Page-level text extractions:
════════════════════
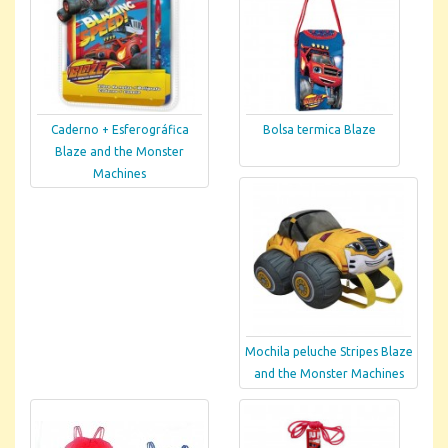
Caderno + Esferográfica
Bolsa termica Blaze
Blaze and the Monster
Machines
Mochila peluche Stripes Blaze
and the Monster Machines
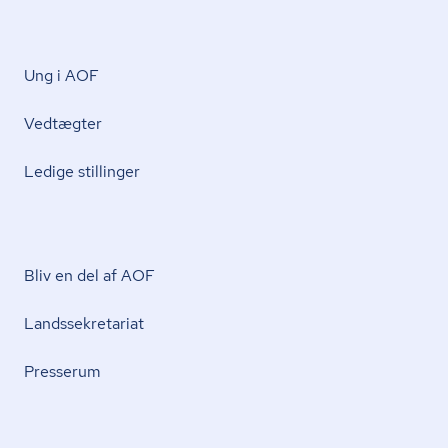
Ung i AOF
Vedtægter
Ledige stillinger
Bliv en del af AOF
Lands­se­kre­ta­ri­at
Presserum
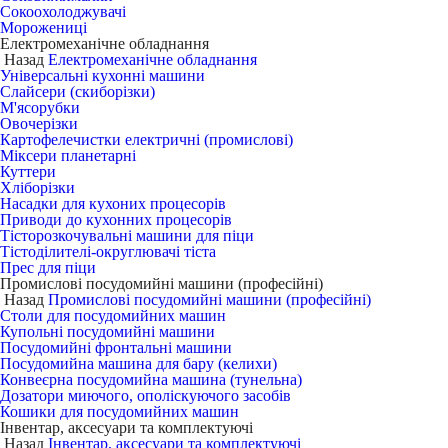
Сокоохолоджувачі
Морожениці
Електромеханічне обладнання
Назад
Електромеханічне обладнання
Універсальні кухонні машини
Слайсери (скиборізки)
М'ясорубки
Овочерізки
Картофелечистки електричні (промислові)
Міксери планетарні
Куттери
Хліборізки
Насадки для кухоних процесорів
Приводи до кухонних процесорів
Тісторозкочувальні машини для піци
Тістоділителі-округлювачі тіста
Прес для піци
Промислові посудомийні машини (професійні)
Назад
Промислові посудомийні машини (професійні)
Столи для посудомийних машин
Купольні посудомийні машини
Посудомийні фронтальні машини
Посудомийна машина для бару (келихи)
Конвеєрна посудомийна машина (тунельна)
Дозатори миючого, ополіскуючого засобів
Кошики для посудомийних машин
Інвентар, аксесуари та комплектуючі
Назад
Інвентар, аксесуари та комплектуючі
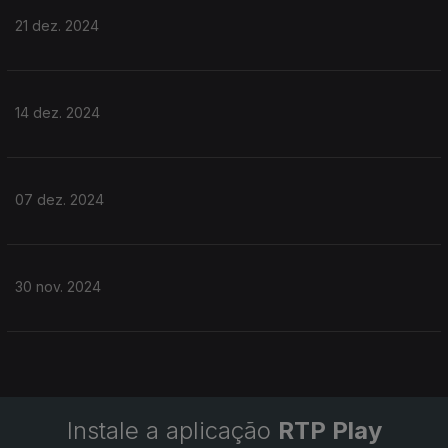
21 dez. 2024
14 dez. 2024
07 dez. 2024
30 nov. 2024
Instale a aplicação
RTP Play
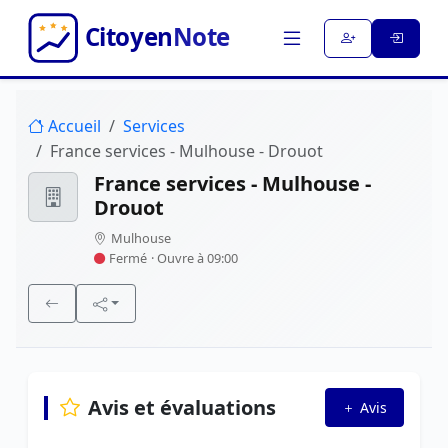
Accueil
Services
France services - Mulhouse - Drouot
France services - Mulhouse -
Drouot
Mulhouse
Fermé
· Ouvre à 09:00
Avis et évaluations
Avis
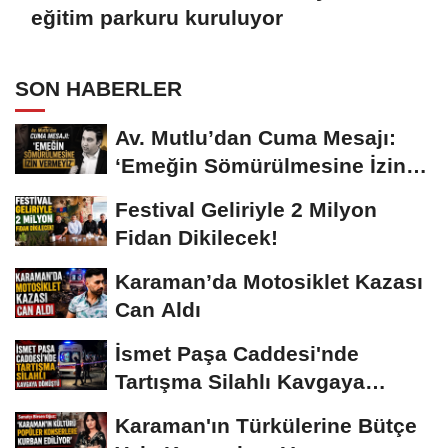
eğitim parkuru kuruluyor
SON HABERLER
Av. Mutlu’dan Cuma Mesajı:
‘Emeğin Sömürülmesine İzin
Vermeyiz’...
Festival Geliriyle 2 Milyon
Fidan Dikilecek!
Karaman’da Motosiklet Kazası
Can Aldı
İsmet Paşa Caddesi'nde
Tartışma Silahlı Kavgaya
Dönüştü
Karaman'ın Türkülerine Bütçe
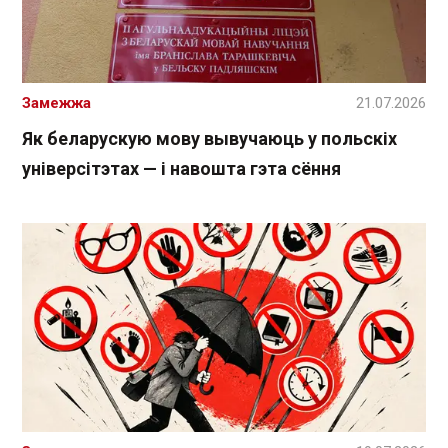
Замежжа
21.07.2026
Як беларускую мову вывучаюць у польскіх
універсітэтах — і навошта гэта сёння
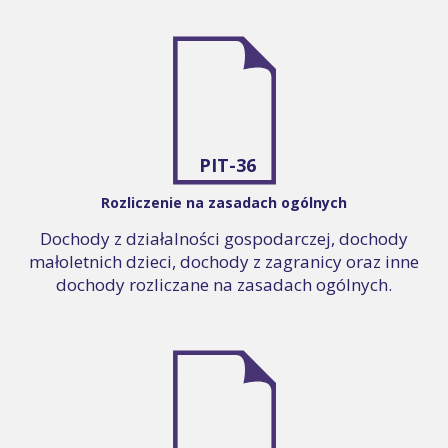
PIT-36
Rozliczenie na zasadach ogólnych
Dochody z działalności gospodarczej, dochody
małoletnich dzieci, dochody z zagranicy oraz inne
dochody rozliczane na zasadach ogólnych.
════════════════════
*TRY IT*:
Pictures stay out; every other part of the records above is to be printed exactly.

*WRITTEN REPLY*:
Caderno + Esferográfica
Bolsa termica Blaze
Blaze and the Monster
Machines
Mochila peluche Stripes Blaze
and the Monster Machines
Ung i AOF
Vedtægter
Ledige stillinger
Bliv en del af AOF
Lands­se­kre­ta­ri­at
Presserum
Сокоохолоджувачі
Морожениці
Електромеханічне обладнання
Назад
Електромеханічне обладнання
Універсальні кухонні машини
Слайсери (скиборізки)
М'ясорубки
Овочерізки
Картофелечистки електричні (промислові)
Міксери планетарні
Куттери
Хліборізки
Насадки для кухоних процесорів
Приводи до кухонних процесорів
Тісторозкочувальні машини для піци
Тістоділителі-округлювачі тіста
Прес для піци
Промислові посудомийні машини (професійні)
Назад
Промислові посудомийні машини (професійні)
Столи для посудомийних машин
Купольні посудомийні машини
Посудомийні фронтальні машини
Посудомийна машина для бару (келихи)
Конвеєрна посудомийна машина (тунельна)
Дозатори миючого, ополіскуючого засобів
Кошики для посудомийних машин
Інвентар, аксесуари та комплектуючі
Назад
Інвентар, аксесуари та комплектуючі
21 dez. 2024
14 dez. 2024
07 dez. 2024
30 nov. 2024
Instale a aplicação
RTP Play
Accueil
Services
France services - Mulhouse - Drouot
France services - Mulhouse -
Drouot
Mulhouse
Fermé
· Ouvre à 09:00
Avis et évaluations
Avis
eğitim parkuru kuruluyor
SON HABERLER
Av. Mutlu’dan Cuma Mesajı:
‘Emeğin Sömürülmesine İzin
Vermeyiz’...
Festival Geliriyle 2 Milyon
Fidan Dikilecek!
Karaman’da Motosiklet Kazası
Can Aldı
İsmet Paşa Caddesi'nde
Tartışma Silahlı Kavgaya
Dönüştü
Karaman'ın Türkülerine Bütçe
Замежжа
21.07.2026
Як беларускую мову вывучаюць у польскіх
універсітэтах — і навошта гэта сёння
PIT-36
Rozliczenie na zasadach ogólnych
Dochody z działalności gospodarczej, dochody
małoletnich dzieci, dochody z zagranicy oraz inne
dochody rozliczane na zasadach ogólnych.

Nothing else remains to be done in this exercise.